→ **Problems to solve**
a) Can you rewrite the interview on migrant workers in Hong Kong between "The migratory cycle" and "the host country?", inclusive, changing "global economy" to "world economy"?
b) Could you continue the interview on migrant workers in Hong Kong from where it stops?

*** Opening of Passage ***

The migratory cycle of atonement is interesting. If you think about how migrant workers are out of place in Hong Kong, then the whole mechanism of the global economy and the need to migrate to earn money, can keep them in place and prevent them from going home. The dream of many migrants is to make enough money to invest in something at home and not have to migrate again. But in fact, for many women and especially those who have babies, it is much harder to go home and stay home; they end up having to go back to work abroad again in order to make up for the perceived problems they have created.
Are the children more accepted if they stay in the host country?
That’s a good question. Unlike the U.S. where being born here entitles you to citizenship, Hong Kong does not recognize birthright citizenship. Instead you have to have a parent who is a citizen or who has Hong Kong right of abode. The children of the women I know that have stayed in Hong Kong do not have the legal right to stay permanently. The only exceptions are those whose fathers are Hong Kong permanent residents who recognize the child as his. Then the child is entitled to residency but the mother is not. In the cases where the man is not a Hong Kong resident, but an asylum-seeker, or a visitor, the child is not entitled to Hong Kong residency. It would not do the child much good to be the citizen of Pakistan or India or Sri Lanka or elsewhere, since the fathers from those countries usually don’t want to go back to those places either. In some cases they are already married back there and have no desire to bring the child. Some women have children with local Chinese men, but some of those men were already married as well and don’t want to maintain the relationship. There are quite a few cases that I knew of in which a domestic worker married a local man and stayed in Hong Kong and did pretty well.

*** Close of Passage ***
*** Opening of Data supplied ***

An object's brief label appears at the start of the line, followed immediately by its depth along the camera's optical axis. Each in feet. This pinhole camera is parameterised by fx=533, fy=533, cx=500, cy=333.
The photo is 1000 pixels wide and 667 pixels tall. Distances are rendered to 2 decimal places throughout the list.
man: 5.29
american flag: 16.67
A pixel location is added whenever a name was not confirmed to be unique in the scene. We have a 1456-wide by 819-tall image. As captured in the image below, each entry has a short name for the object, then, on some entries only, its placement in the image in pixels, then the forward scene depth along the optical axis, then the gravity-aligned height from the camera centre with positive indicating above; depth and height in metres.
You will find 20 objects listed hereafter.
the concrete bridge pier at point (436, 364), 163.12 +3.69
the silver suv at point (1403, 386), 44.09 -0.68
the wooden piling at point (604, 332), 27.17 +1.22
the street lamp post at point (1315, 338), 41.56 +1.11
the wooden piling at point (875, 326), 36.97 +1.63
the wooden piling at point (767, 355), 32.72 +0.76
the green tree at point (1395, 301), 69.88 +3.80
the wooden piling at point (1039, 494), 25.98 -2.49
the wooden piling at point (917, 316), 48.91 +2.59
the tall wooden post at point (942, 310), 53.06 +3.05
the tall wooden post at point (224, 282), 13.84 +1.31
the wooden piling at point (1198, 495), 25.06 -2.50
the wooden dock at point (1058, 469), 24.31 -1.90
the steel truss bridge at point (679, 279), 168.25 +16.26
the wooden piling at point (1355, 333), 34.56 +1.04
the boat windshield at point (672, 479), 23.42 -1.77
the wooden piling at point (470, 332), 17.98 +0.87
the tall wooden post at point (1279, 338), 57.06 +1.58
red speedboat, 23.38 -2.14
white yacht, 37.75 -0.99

*** Close of Data supplied ***

→ **Answers provided**
a)
The migratory cycle of atonement is interesting. If you think about how migrant workers are out of place in Hong Kong, then the whole mechanism of the world economy and the need to migrate to earn money, can keep them in place and prevent them from going home. The dream of many migrants is to make enough money to invest in something at home and not have to migrate again. But in fact, for many women and especially those who have babies, it is much harder to go home and stay home; they end up having to go back to work abroad again in order to make up for the perceived problems they have created.
Are the children more accepted if they stay in the host country?

b)
When I finished the research around 2012, I thought that the women who had asylum-seeking partners would probably be forced to leave Hong Kong, but I was surprised to find quite a few of them are still in Hong Kong with their partners years later. One of the reasons is that in the relationships where the family actually stays together, the men are willing to put the women and children on their applications for asylum. If the men are granted refugee status, then the women and children are resettled with them. Hong Kong does not accept refugees to be resettled there, but they do facilitate third country resettlement. If you file an asylum claim and get approved to be a refugee, then you might be resettled in Europe or Canada or somewhere else. Then there’s a chance that these women or children could go with the father.
These asylum cases are often delayed, so I know some kids who are eight or nine years old and who have been in Hong Kong all their lives, yet they are not Hong Kong residents. It’s unclear what will happen to them, but I’m amazed that they have been able to stay that long. I do think they are better off there in terms of education, health, and standard of living. They are in many ways better off than the children I know who returned to Indonesia. Some of the families I know there are really struggling to get the kids an education and good health care. The Philippines is a bit different. I haven’t followed children back there, but from what I hear, they are doing reasonably well.
There is often a misconception of migrant workers that views them as victims without any sense of agency or lives beyond the scope of their work. In your own research, how have you decided what part of a migrant’s story to focus on (so they are not merely characterized as victims of exploitation) while showing their activism and power (without downplaying the discrimination and exploitation they face)?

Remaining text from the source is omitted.